I listened, the feeling of resentment settling like the foam at the end of a glass of beer. “I was partly wrong too,” I answered truthfully. “You kept your anger in silence for too long, and when it finally broke out, it shocked me. Next time, let’s talk early and make an agreement.”

We smiled—a smile that had lost its bitterness. Marco took a marker and wrote a small line on the wooden board:

Bonus Rule: The host gets to sit down to eat. Whoever loves the host → pulls them to sit down.

I took a photo, sent it to the group, and everyone dropped ❤️.

Will the husband have a conflict with his wife?

Yes—the conflict happened the very next day. He was defensive, I was hurt. But instead of letting it turn into a trench, we turned it into a boundary: clear, fair, and respected.

And how will their marriage be?
It won’t be broken because of two melons—on the contrary, thanks to two melons, our marriage will stand straighter. Marco learned to be an ally with his wife before becoming a “host” with his friends; I learned to speak up early and make my needs clear. Our house is not closed to friends, but is open according to the rules of kindness: everyone contributes—money, time, or hands.

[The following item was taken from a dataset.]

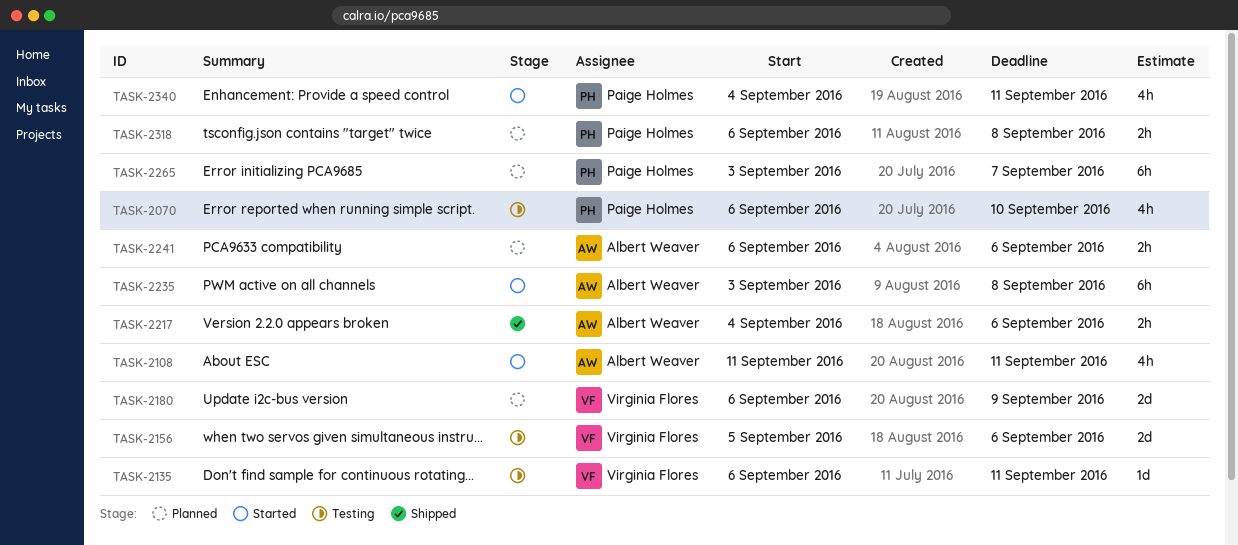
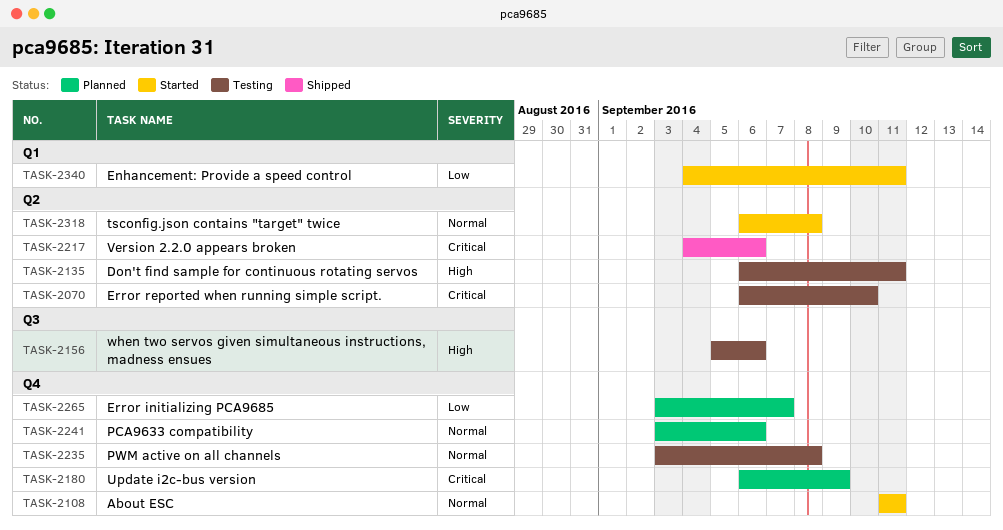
TASK-2235, status: Started -> Testing
TASK-2241, start: Sep 6 -> Sep 3
TASK-2318, status: Planned -> Started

A few months later, the group of friends came into the house again. Before dinner, Bong picked up the Coke case, grinning: “Pre, today ako ang may dala, huwag n’yo na akong push qua hugas team, ha!” Marco replied: “Deal. But the bonus rule still applies: let your wife sit and eat.”

I pulled up a chair. Marco sat next to me—not hiding in beer, not hiding in sleep. The meal was noisy but warm, and our marriage, amid all the dishes of everyday life, ran as smoothly as a newly serviced dishwasher.